InquinamentoUltimamente quando si parla di inquinamento atmosferico e di qualità dell’aria dei paesi europei l’Italia sembra sempre figurare  quale fanalino di coda assieme con quei paesi che solo negli ultimi anni si stanno approcciando ai temi della sostenibilità ambientale. Dalle ultime misurazioni fatte e dalle stime prodotte (e presentate per esempio nel rapporto 2012 dell’Agenzia UE per l’Ambiente) pare che noi italiani stiamo realmente respirando l’aria peggiore d’Europa, tuttavia pochissimi credo sappiano cosa sia davvero l’inquinamento di cui si parla sempre e di cosa si compone. Questa scarsa conoscenza ci mette inevitabilmente nella condizione di non sapere cosa fare nel nostro piccolo per migliorare la situazione; cerchiamo dunque oggi di fare un po’ di chiarezza.

Quando parliamo d’inquinamento atmosferico e soprattutto di quello presente nelle grosse aree metropolitane parliamo di una mescola di sostanze nocive ben precise e che dipendono da molteplici fattori:  dai mezzi di trasporto sia pubblici che privati, dai riscaldamenti presenti nelle nostre case e dalle attività industriali. Ciò significa che a seconda della densità del traffico, dalla tipologia di mezzi in circolazione  e riscaldamenti usati e dalle caratteristiche di produzione delle industrie, l’inquinamento cambia di città in città: non a caso nel golfo di Taranto, dove è stata presente l’Ilva per tanti anni, ci si ammala di patologie differenti rispetto a Gela, famosa per la sua raffineria.

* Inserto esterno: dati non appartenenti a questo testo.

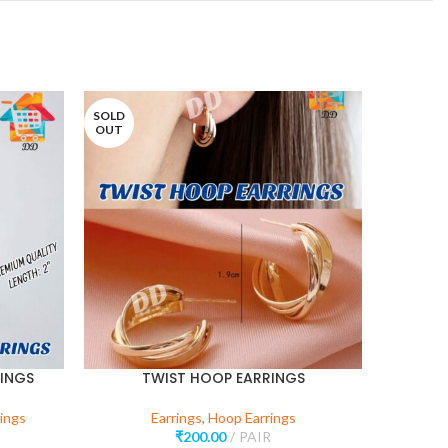
SOLD
SOLD
OUT
OUT
INGS
TWIST HOOP EARRINGS
V 
ings
Earrings
,
Hoop Earrings
₹
200.00
PAIR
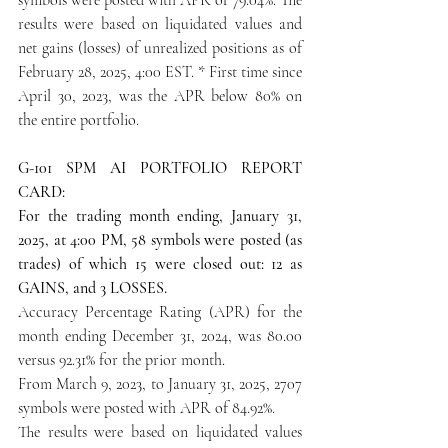
results were based on liquidated values and 
net gains (losses) of unrealized positions as of 
February 28, 2025, 4:00 EST. * First time since 
April 30, 2023, was the APR below 80% on 
the entire portfolio.
G-101 SPM AI PORTFOLIO REPORT 
CARD:
For the trading month ending, January 31, 
2025, at 4:00 PM, 58 symbols were posted (as 
trades) of which 15 were closed out: 12 as 
GAINS, and 3 LOSSES.
Accuracy Percentage Rating (APR) for the 
month ending December 31, 2024, was 80.00 
versus 92.31% for the prior month.
From March 9, 2023, to January 31, 2025, 2707 
symbols were posted with APR of 84.92%.
The results were based on liquidated values 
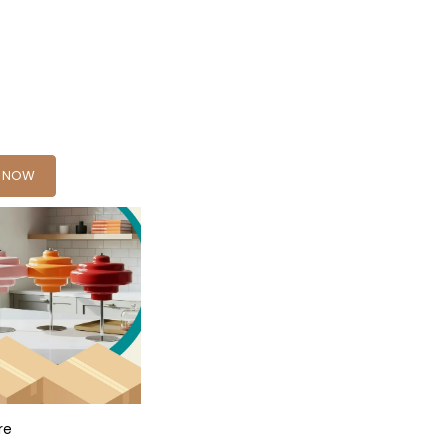
Y NOW
re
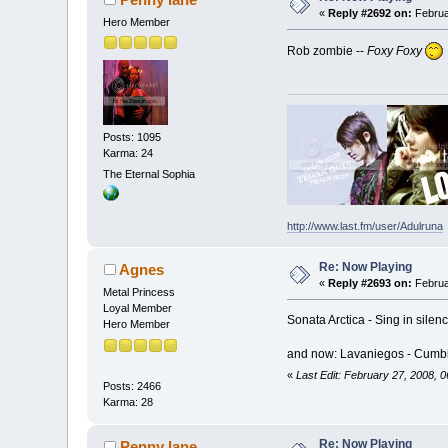
«
Reply #2692 on:
Februa
Hero Member
Rob zombie --
Foxy Foxy
Posts: 1095
Karma: 24
The Eternal Sophia
http://www.last.fm/user/Adulruna
Re: Now Playing
Agnes
«
Reply #2693 on:
Februa
Metal Princess
Loyal Member
Sonata Arctica - Sing in silen
Hero Member
and now: Lavaniegos - Cumbi
«
Last Edit: February 27, 2008, 
Posts: 2466
Karma: 28
Re: Now Playing
Penny lane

Le sostanze inquinanti che compongono la differente miscela che ogni città produce sono dunque numerosissime, ma normalmente per legge ne vengono monitorate soltanto una decina tra cui quelle appartenenti alla famigerata categoria delle polveri sottili, microscopiche particelle solide di varie dimensioni che possono essere facilmente respirate e che dunque possono depositarsi nei nostri polmoni dando origine a numerose patologie (bronchiti, attacchi d’asma, affezioni cardiache e molte altre). Altre fonti inquinanti sono l’SO2 (meglio conosciuta come anidride solforosa), il CO (monossido di carbonio), gli NOx (ossidi di azoto) e l’O3 (ozono): tutte, a essere ottimisti, provocano irritazioni alle mucose e alle vie respiratorie. Un discorso a parte meritano gli PAHs (idrocarburi policiclici aromatici), che sono anche altamente cancerogeni. L’elenco potrebbe continuare e sarebbe davvero lungo, ma quel che è più importante e che dovremmo sapere è che anche solo questi elementi sono fattori che contribuiscono a incrementare fortemente la tossicità dell’aria che respiriamo, avvelenandoci in un modo o nell’altro.

Tutte le sostanze di cui abbiamo parlato derivano da processi parziali o totali di combustione che ciascuno di noi mette in atto quotidianamente impiegando qualunque cosa abbia bisogno di energia. Sapere questo ci mette nella condizione di poter agire per migliorare la salute nostra e del Pianeta perché, a ben vedere, non occorre altro che “bruciare di meno”. Usare meno le automobili e prediligere i mezzi pubblici o ancora meglio la bicicletta (che tra l’altro ci aiuta a restare incredibilmente in forma), non eccedere con l’utilizzo di riscaldamento o condizionatori (entrambi nocivi per la nostra salute oltre pochi gradi al di sotto o al di sopra della temperatura esterna) ma soprattutto prediligere il chilometro zero e i prodotti alla spina e senza imballo (che amplifica il loro ingombro, incrementando i mezzi necessari per il trasporto). Semplici accorgimenti che possiamo mettere in atto con il minimo sforzo farebbero già tantissimo sulla qualità dell’aria in cui siamo immersi.